One expert neuroradiologist and one trained radiology resident independently evaluated 102 MRIs of the upper neck. The signal intensities of the alar and transverse ligaments were scored 0, 1, 2, or 3. Disagreements were resolved by consensus. They repeated the grading process after 3–8 months (second evaluation). We used kappa statistics and intraclass correlation coefficients (ICCs) to assess agreement between the initial and second evaluations for each radiologist and for combined determinations. Disagreements on score prevalence were evaluated with McNemar’s test.

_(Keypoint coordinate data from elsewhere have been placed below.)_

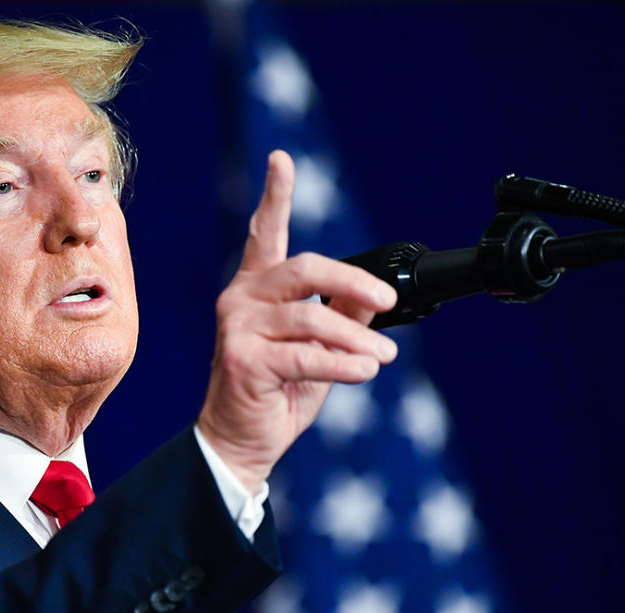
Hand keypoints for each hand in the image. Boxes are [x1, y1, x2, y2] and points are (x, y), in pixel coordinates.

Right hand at [196, 150, 398, 492]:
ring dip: (356, 338)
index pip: (265, 233)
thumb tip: (375, 294)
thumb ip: (343, 315)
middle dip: (352, 282)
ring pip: (310, 318)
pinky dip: (342, 363)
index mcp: (258, 288)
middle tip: (387, 300)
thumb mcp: (321, 347)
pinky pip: (304, 355)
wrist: (242, 440)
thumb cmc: (279, 391)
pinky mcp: (241, 360)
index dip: (275, 195)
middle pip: (304, 270)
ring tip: (384, 356)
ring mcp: (237, 328)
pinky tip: (365, 370)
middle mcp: (241, 299)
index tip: (282, 159)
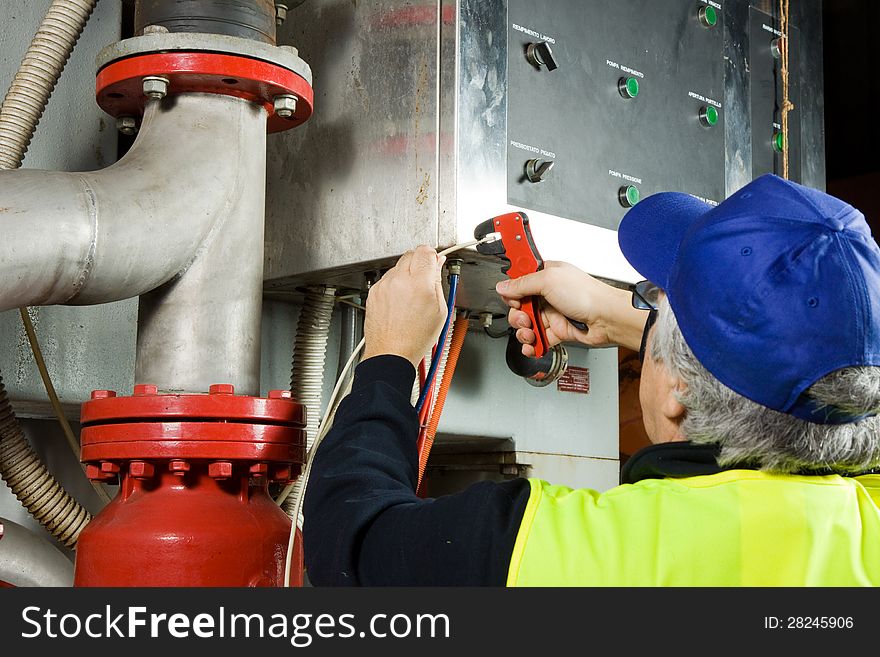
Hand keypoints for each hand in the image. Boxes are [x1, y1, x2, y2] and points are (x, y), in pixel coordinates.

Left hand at [363, 245, 447, 367]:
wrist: (391, 354)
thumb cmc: (415, 338)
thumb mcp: (440, 311)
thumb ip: (438, 282)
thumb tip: (437, 265)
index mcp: (418, 283)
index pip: (425, 251)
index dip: (432, 255)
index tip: (434, 261)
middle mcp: (398, 280)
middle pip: (410, 254)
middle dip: (420, 262)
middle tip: (425, 279)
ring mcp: (383, 286)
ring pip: (397, 266)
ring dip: (407, 274)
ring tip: (413, 297)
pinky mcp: (374, 292)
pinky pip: (387, 279)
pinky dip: (395, 285)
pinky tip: (400, 302)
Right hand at [496, 261, 646, 355]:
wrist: (606, 319)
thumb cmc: (587, 294)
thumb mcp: (549, 280)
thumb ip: (522, 283)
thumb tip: (503, 286)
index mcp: (546, 275)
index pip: (520, 280)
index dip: (512, 289)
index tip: (510, 296)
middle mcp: (548, 293)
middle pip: (519, 305)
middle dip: (517, 315)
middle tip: (524, 318)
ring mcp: (552, 312)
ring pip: (527, 324)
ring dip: (524, 332)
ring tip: (529, 334)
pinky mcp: (557, 330)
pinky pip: (538, 339)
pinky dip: (532, 345)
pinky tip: (532, 346)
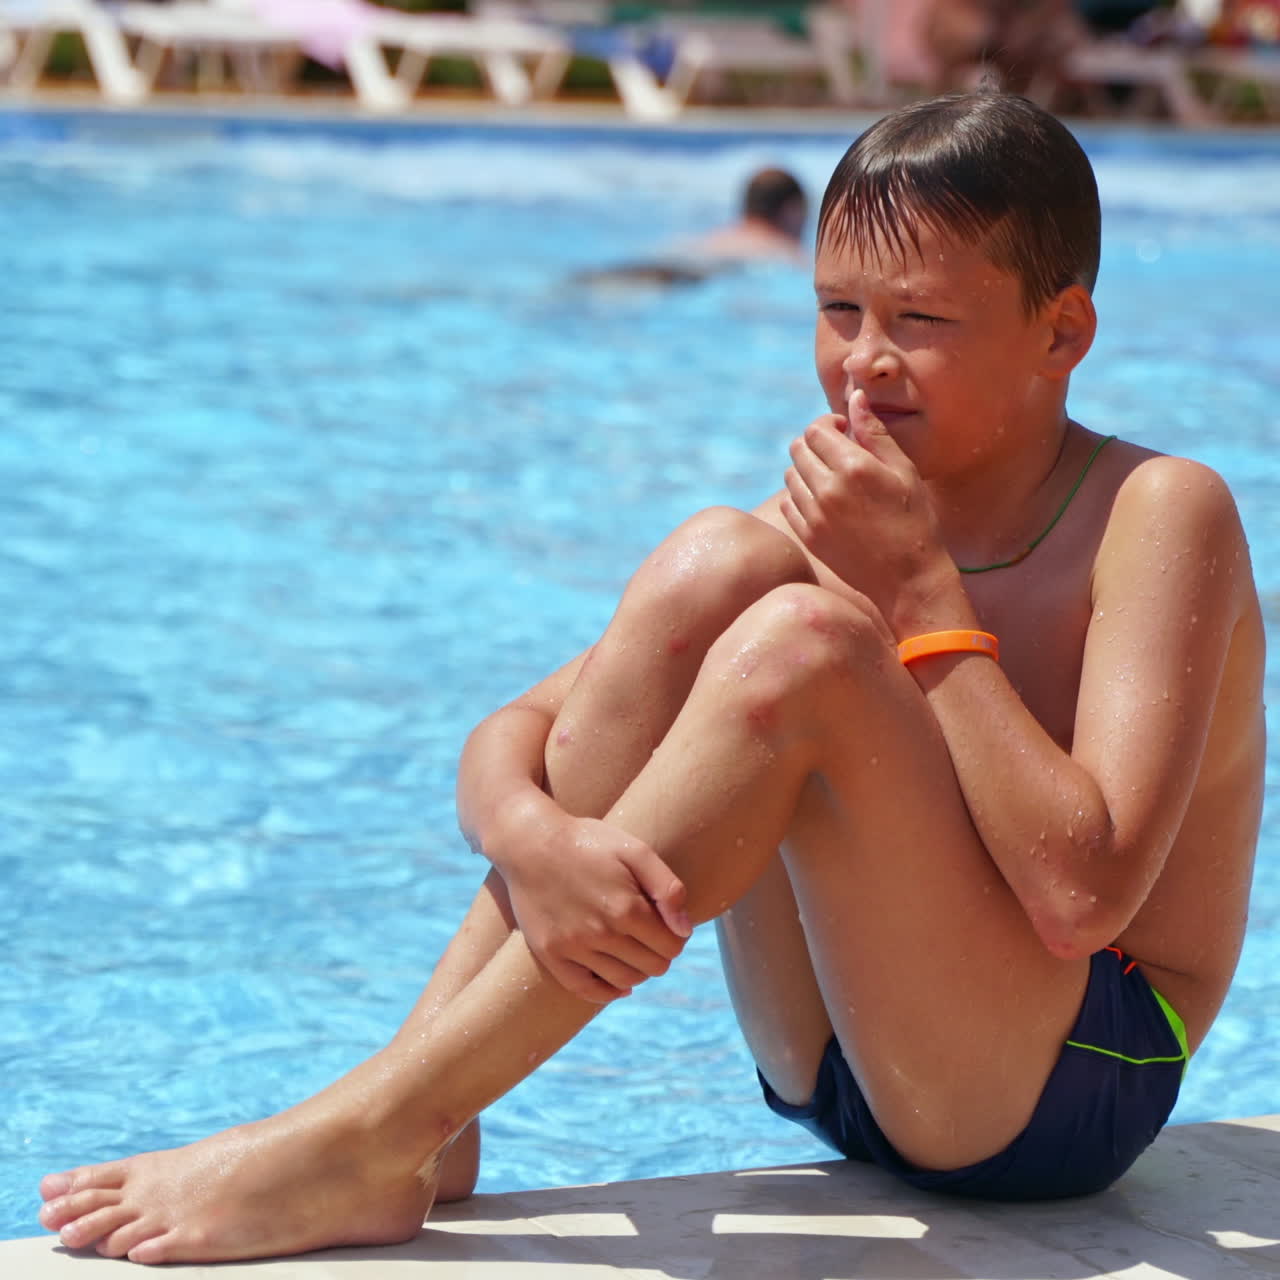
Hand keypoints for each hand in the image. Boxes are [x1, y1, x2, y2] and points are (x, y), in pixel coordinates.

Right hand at [501, 815, 691, 1004]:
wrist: (530, 842)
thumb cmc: (587, 842)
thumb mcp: (635, 850)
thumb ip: (668, 888)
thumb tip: (684, 929)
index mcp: (626, 908)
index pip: (672, 946)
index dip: (676, 936)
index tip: (666, 924)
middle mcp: (600, 933)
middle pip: (653, 967)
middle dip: (659, 952)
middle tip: (649, 935)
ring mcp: (572, 947)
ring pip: (624, 980)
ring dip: (637, 970)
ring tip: (632, 950)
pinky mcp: (549, 954)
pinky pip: (585, 989)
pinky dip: (607, 991)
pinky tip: (618, 982)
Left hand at [780, 389, 948, 622]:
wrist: (908, 578)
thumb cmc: (914, 520)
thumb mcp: (904, 471)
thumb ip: (875, 433)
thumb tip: (855, 397)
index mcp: (854, 467)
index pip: (817, 430)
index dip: (829, 425)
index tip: (845, 433)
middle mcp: (828, 489)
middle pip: (798, 448)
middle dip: (815, 444)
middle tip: (838, 453)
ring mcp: (814, 515)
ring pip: (790, 475)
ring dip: (806, 468)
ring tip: (832, 477)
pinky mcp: (809, 536)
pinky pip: (788, 502)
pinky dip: (800, 494)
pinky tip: (823, 499)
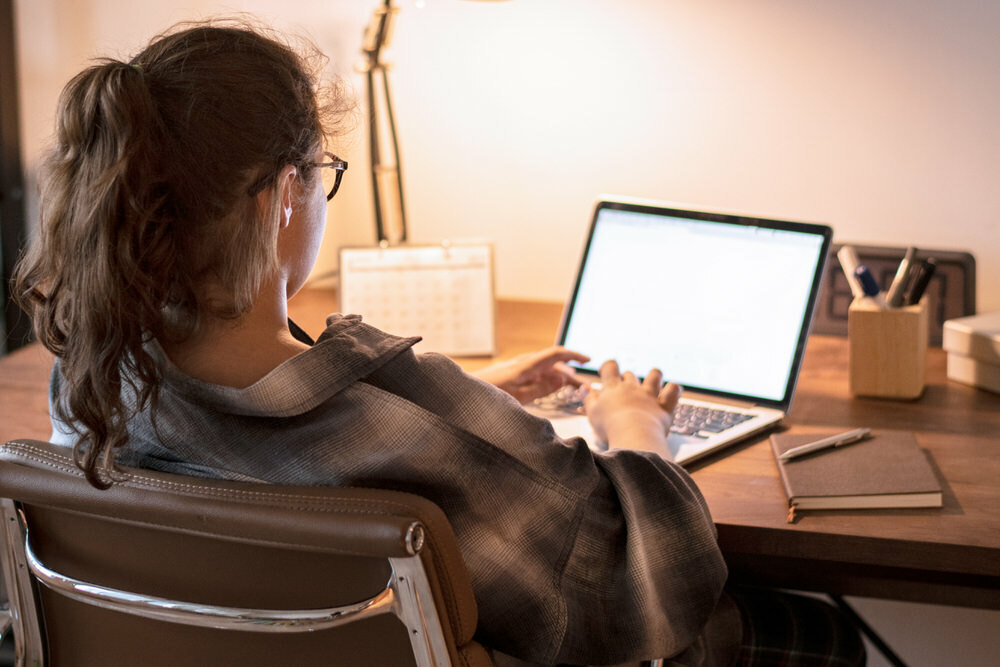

Higher consistency between the initial and second evaluations was obtained with the combined readings than with individual readings for signal intensity scores of ligaments on both the right and left sides of the spine. The weighted kappa ranges were 0.65-0.71 vs. 0.48-0.62 for combined vs. individual scoring, respectively. The combined scores also showed better agreement between evaluations than individual scores for the presence of grade 2–3 signal intensities on any side in a given subject (unweighted kappa 0.69-0.74 vs. 0.52-0.63, respectively). Disagreement between the initial and second evaluations on the prevalence of grades 2–3 was less marked for combined scores than for individual scores (P ≥ 0.039 vs. P ≤ 0.004, respectively). ICCs indicated a more reliable sum score per patient for combined scores (0.74) and both readers’ average scores (0.78) than for individual scores (0.55-0.69).
This study was the first to provide empirical support for the principle that an additional reader can improve the reproducibility of MRI interpretations compared to one expert alone. Furthermore, even a moderately experienced second reader improved the reliability compared to a single expert reader. The implications of this for clinical work require further study.